[[ The data open ]]

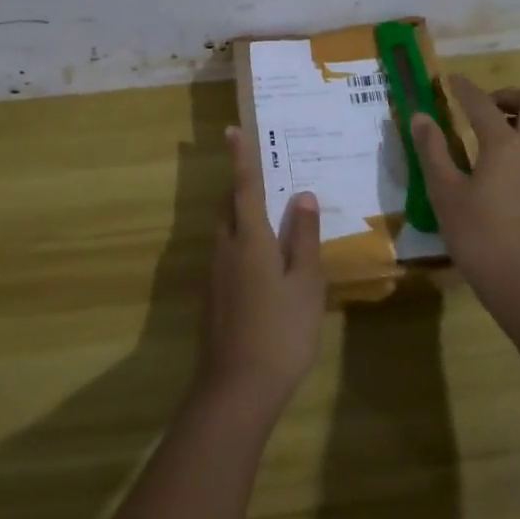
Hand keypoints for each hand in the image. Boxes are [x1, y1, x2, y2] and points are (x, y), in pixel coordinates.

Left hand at [198, 125, 325, 410]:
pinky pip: (226, 253)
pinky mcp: (214, 297)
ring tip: (265, 212)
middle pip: (229, 206)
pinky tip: (261, 260)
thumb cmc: (281, 331)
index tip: (231, 130)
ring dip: (239, 214)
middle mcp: (226, 248)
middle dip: (240, 186)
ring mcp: (215, 274)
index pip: (244, 187)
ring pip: (225, 230)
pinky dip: (241, 241)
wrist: (237, 388)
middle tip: (259, 172)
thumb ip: (302, 237)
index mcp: (249, 239)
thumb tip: (302, 195)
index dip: (241, 158)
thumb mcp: (305, 283)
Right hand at [411, 76, 519, 314]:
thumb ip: (433, 151)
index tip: (450, 79)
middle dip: (507, 96)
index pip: (483, 104)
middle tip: (481, 106)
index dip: (464, 89)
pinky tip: (502, 159)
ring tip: (492, 129)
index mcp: (506, 145)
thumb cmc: (480, 236)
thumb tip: (421, 117)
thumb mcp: (445, 193)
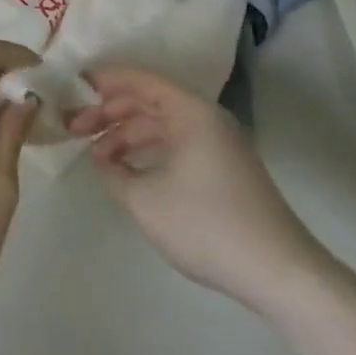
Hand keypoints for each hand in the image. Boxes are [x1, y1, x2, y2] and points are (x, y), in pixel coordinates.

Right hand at [67, 66, 337, 313]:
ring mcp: (220, 144)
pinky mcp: (226, 170)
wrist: (282, 274)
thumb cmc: (208, 226)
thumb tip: (102, 160)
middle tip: (75, 129)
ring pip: (162, 126)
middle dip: (110, 112)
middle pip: (149, 102)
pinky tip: (130, 172)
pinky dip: (149, 151)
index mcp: (190, 112)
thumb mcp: (146, 201)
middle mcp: (206, 118)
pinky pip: (177, 145)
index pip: (140, 80)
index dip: (105, 81)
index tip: (73, 89)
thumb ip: (114, 173)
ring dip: (127, 135)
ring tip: (97, 156)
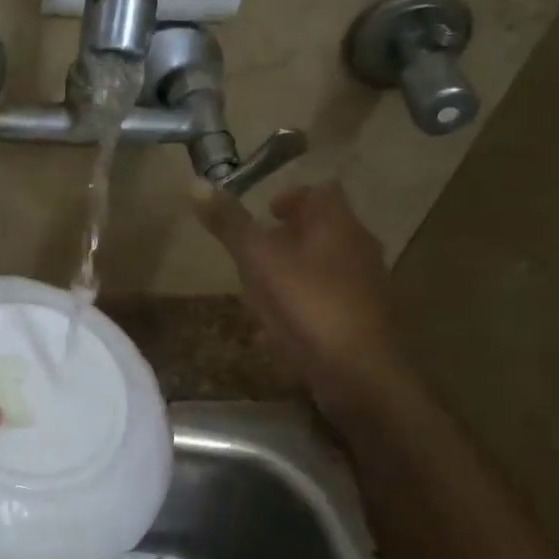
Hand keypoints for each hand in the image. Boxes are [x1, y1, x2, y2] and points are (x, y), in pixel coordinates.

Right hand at [195, 181, 411, 403]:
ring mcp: (363, 290)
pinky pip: (323, 307)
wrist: (359, 374)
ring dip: (290, 276)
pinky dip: (298, 311)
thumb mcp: (259, 260)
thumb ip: (230, 224)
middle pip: (322, 232)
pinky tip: (272, 334)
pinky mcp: (360, 325)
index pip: (321, 193)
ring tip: (255, 293)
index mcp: (338, 225)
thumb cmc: (308, 304)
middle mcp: (358, 250)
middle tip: (253, 252)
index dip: (291, 197)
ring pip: (321, 271)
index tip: (264, 213)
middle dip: (286, 240)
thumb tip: (196, 183)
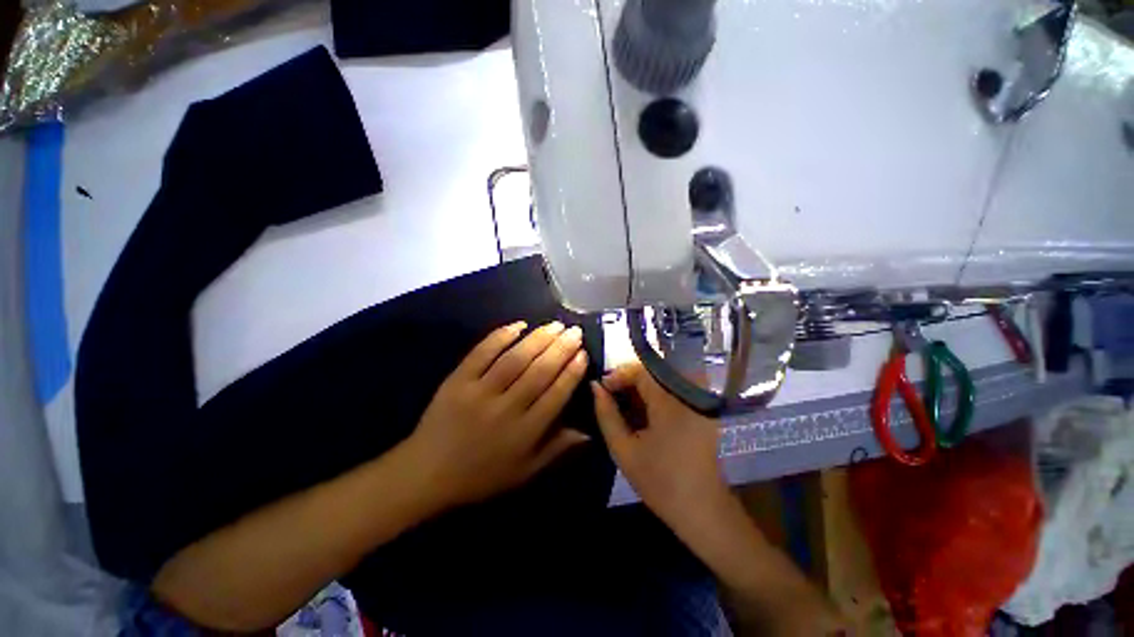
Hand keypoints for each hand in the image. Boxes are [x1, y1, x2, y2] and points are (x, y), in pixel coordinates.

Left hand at [408, 321, 590, 507]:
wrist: (426, 474)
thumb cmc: (482, 475)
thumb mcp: (525, 472)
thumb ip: (558, 449)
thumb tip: (590, 432)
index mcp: (524, 432)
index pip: (555, 394)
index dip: (571, 372)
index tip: (583, 353)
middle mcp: (505, 409)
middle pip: (539, 372)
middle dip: (561, 349)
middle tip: (575, 331)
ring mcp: (478, 392)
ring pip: (515, 359)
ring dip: (538, 339)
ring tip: (555, 325)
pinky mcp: (457, 380)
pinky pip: (481, 353)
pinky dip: (500, 336)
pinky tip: (519, 325)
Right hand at [591, 362, 728, 529]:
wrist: (702, 509)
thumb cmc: (660, 482)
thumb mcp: (624, 450)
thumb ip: (606, 414)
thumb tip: (595, 387)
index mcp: (671, 403)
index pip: (642, 370)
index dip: (619, 374)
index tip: (603, 388)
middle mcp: (688, 394)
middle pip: (653, 371)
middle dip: (628, 379)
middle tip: (610, 395)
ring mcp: (698, 401)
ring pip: (662, 379)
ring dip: (640, 387)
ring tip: (622, 403)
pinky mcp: (701, 409)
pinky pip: (672, 390)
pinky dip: (654, 395)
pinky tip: (642, 412)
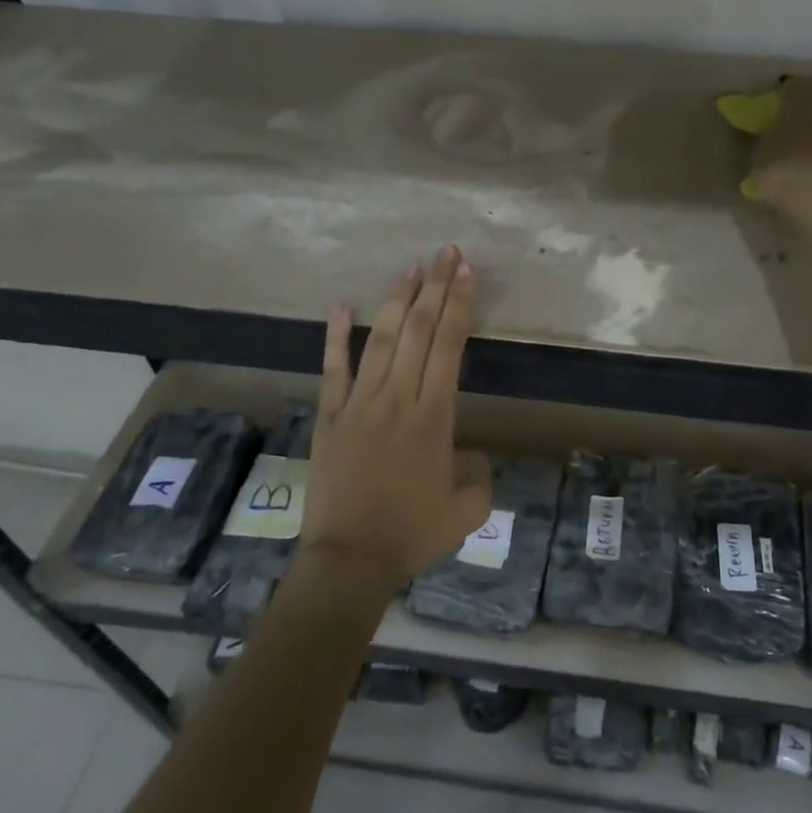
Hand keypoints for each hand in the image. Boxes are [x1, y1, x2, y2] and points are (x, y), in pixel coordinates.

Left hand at [301, 246, 490, 589]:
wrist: (350, 559)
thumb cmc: (413, 533)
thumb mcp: (469, 509)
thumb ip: (481, 473)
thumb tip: (470, 453)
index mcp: (433, 415)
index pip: (448, 345)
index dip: (458, 305)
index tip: (466, 272)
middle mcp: (397, 397)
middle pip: (418, 330)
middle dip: (435, 287)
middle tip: (446, 252)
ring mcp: (359, 403)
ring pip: (380, 339)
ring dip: (396, 300)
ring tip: (410, 268)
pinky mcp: (330, 416)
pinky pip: (333, 368)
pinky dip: (336, 335)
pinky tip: (341, 305)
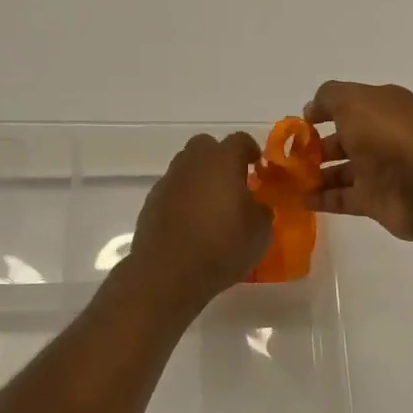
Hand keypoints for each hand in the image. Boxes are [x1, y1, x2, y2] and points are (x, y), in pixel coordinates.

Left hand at [127, 132, 272, 301]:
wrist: (169, 273)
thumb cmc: (223, 247)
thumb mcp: (261, 232)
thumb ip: (262, 210)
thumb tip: (256, 205)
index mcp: (223, 161)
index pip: (240, 140)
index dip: (251, 150)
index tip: (257, 166)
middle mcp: (192, 163)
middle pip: (206, 145)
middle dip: (219, 158)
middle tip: (232, 182)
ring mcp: (168, 181)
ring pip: (186, 167)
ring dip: (199, 178)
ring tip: (211, 205)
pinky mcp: (151, 202)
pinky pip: (172, 190)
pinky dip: (182, 198)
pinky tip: (190, 223)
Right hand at [303, 81, 412, 240]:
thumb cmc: (387, 133)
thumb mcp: (352, 100)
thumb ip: (328, 97)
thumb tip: (312, 109)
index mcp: (383, 107)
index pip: (350, 105)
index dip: (324, 111)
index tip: (300, 123)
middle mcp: (383, 136)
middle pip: (345, 139)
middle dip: (316, 146)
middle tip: (289, 156)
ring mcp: (380, 170)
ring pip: (342, 171)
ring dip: (316, 174)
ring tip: (289, 179)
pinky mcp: (376, 201)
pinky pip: (343, 199)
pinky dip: (322, 199)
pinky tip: (300, 199)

[[ The data closed ]]

→ Your objective: Can you restate all the records above word for word while dropping the pictures?

→ Finished task:
Hand keypoints for each hand in the image. Boxes are [x1, y1, x2, y2] and points are (x, y), in pixel coordinates.

Left hand at [198, 125, 325, 410]:
pinky pip: (226, 253)
pinky mcp: (214, 297)
ring tip: (265, 212)
middle pip: (229, 206)
pinky tip: (261, 260)
thumb cmc: (281, 331)
index tip: (231, 130)
ring dip: (239, 214)
middle mcp: (226, 248)
middle dip: (240, 186)
ring mcp: (215, 274)
index pip: (244, 187)
ring pip: (225, 230)
pinky dip: (241, 241)
wrist: (237, 388)
middle tip: (259, 172)
thumb ip: (302, 237)
index mcp: (249, 239)
thumb tip: (302, 195)
index dip: (241, 158)
thumb mcp: (305, 283)
Right hand at [411, 76, 519, 314]:
thumb ip: (433, 151)
index tip: (450, 79)
middle dip: (507, 96)
index pip: (483, 104)
middle tip: (481, 106)
index dip: (464, 89)
pinky tip: (502, 159)
ring tip: (492, 129)
index mcp: (506, 145)
thumb cmc: (480, 236)
thumb tip: (421, 117)
thumb mcp: (445, 193)
Hand keypoints for each hand in the image. Boxes are [x1, y1, x2, y2] and points are (x, y), in pixel coordinates.

Right hand at [67, 66, 337, 313]:
ring mcp: (220, 144)
pinky mcp: (226, 170)
wrist: (282, 274)
thumb cmc: (208, 226)
thumb tip: (102, 160)
middle tip: (75, 129)
ring pip: (162, 126)
middle dip: (110, 112)
middle pip: (149, 102)
pinky tip: (130, 172)
pinky dip: (149, 151)
index mcp: (190, 112)
thumb mcp: (146, 201)
middle mcp: (206, 118)
pinky pip: (177, 145)
index pip: (140, 80)
index dip: (105, 81)
index tip: (73, 89)
thumb ip: (114, 173)
ring dip: (127, 135)
ring tip: (97, 156)
Hand keypoints for each hand in the image. Boxes are [x1, y1, x2, y2] and points are (x, y), in pixel coordinates.

Right hand at [195, 181, 411, 403]:
ring mcp: (363, 290)
pinky pip: (323, 307)
wrist: (359, 374)
ring dip: (290, 276)
pinky dip: (298, 311)
thumb mcp: (259, 260)
thumb ip: (230, 224)
middle pip: (322, 232)
pinky tip: (272, 334)
pinky mcp: (360, 325)
index pip: (321, 193)
ring tip: (255, 293)
index mcp: (338, 225)
thumb cmc: (308, 304)
middle mcp: (358, 250)
middle tip: (253, 252)
index dip: (291, 197)
ring pip: (321, 271)
index tip: (264, 213)
middle dip: (286, 240)
thumb tip: (196, 183)
Hand keypoints for each hand in the image. Boxes are [x1, y1, x2, y2] and points are (x, y), in pixel coordinates.

Left hand at [408, 321, 590, 507]:
wrist: (426, 474)
thumb cmc: (482, 475)
thumb mcp: (525, 472)
thumb ip: (558, 449)
thumb tip: (590, 432)
index mcp: (524, 432)
index pip: (555, 394)
index dip: (571, 372)
index tip: (583, 353)
middle mcp: (505, 409)
middle pip: (539, 372)
middle dip: (561, 349)
middle tip: (575, 331)
ring mcp: (478, 392)
ring pip: (515, 359)
ring dip: (538, 339)
ring tip: (555, 325)
pinky mcp: (457, 380)
pinky pip: (481, 353)
pinky dip: (500, 336)
pinky tip: (519, 325)
Right hand at [591, 362, 728, 529]:
wrist: (702, 509)
thumb cmc: (660, 482)
thumb mcp: (624, 450)
thumb ip: (606, 414)
thumb tip: (595, 387)
index mcp: (671, 403)
index pip: (642, 370)
index dip: (619, 374)
index tip: (603, 388)
middle mcp: (688, 394)
middle pip: (653, 371)
middle dip: (628, 379)
middle tip: (610, 395)
ring mcp: (698, 401)
ring pip: (662, 379)
ring dip: (640, 387)
ring tip: (622, 403)
pinky mcp: (701, 409)
pinky pip: (672, 390)
pinky dip: (654, 395)
pinky tip: (642, 412)
Hand keypoints for each hand in the image. Boxes are [x1, y1, x2, y2] and points are (x, y), in pixel coordinates.

Left hand at [301, 246, 490, 589]:
wrist: (350, 559)
thumb cmc: (413, 533)
thumb mcp: (469, 509)
thumb ip: (481, 473)
thumb tip: (470, 453)
index mcp: (433, 415)
index pip: (448, 345)
index dip: (458, 305)
index tip: (466, 272)
middle mcp: (397, 397)
middle pip: (418, 330)
middle dip: (435, 287)
middle tip: (446, 252)
ring mcp: (359, 403)
ring pip: (380, 339)
ring dip: (396, 300)
ring tip: (410, 268)
pinky mcp: (330, 416)
pinky pip: (333, 368)
pinky dip: (336, 335)
pinky tip: (341, 305)
Hand keypoints for each hand in the image. Boxes are [x1, y1, x2, y2] and points are (x, y), in pixel coordinates.

Left hand at [127, 132, 272, 301]:
wrist: (169, 273)
thumb cmc: (223, 247)
thumb mcp: (261, 232)
thumb ip: (262, 210)
thumb tip: (256, 205)
index mcp: (223, 161)
index pip: (240, 140)
index dip: (251, 150)
index tip: (257, 166)
middle mcp: (192, 163)
middle pip: (206, 145)
middle dip: (219, 158)
middle tip: (232, 182)
ring mcp: (168, 181)
ring pip: (186, 167)
ring dip: (199, 178)
ring tip: (211, 205)
pinky mcp: (151, 202)
pinky pip: (172, 190)
pinky dip: (182, 198)
pinky tip: (190, 223)
Right hand at [303, 81, 412, 240]:
thumb cmc: (387, 133)
thumb mcp: (352, 100)
thumb ip: (328, 97)
thumb tip: (312, 109)
index mcp: (383, 107)
index pip: (350, 105)
index dip: (324, 111)
index tip: (300, 123)
middle mcp: (383, 136)
middle pip: (345, 139)
middle dip: (316, 146)
middle tip: (289, 156)
ring mcp: (380, 170)
ring pip: (342, 171)
ring dip: (316, 174)
ring tip: (289, 179)
pinky mcp: (376, 201)
pinky pip: (343, 199)
pinky dip: (322, 199)
pinky tip: (300, 199)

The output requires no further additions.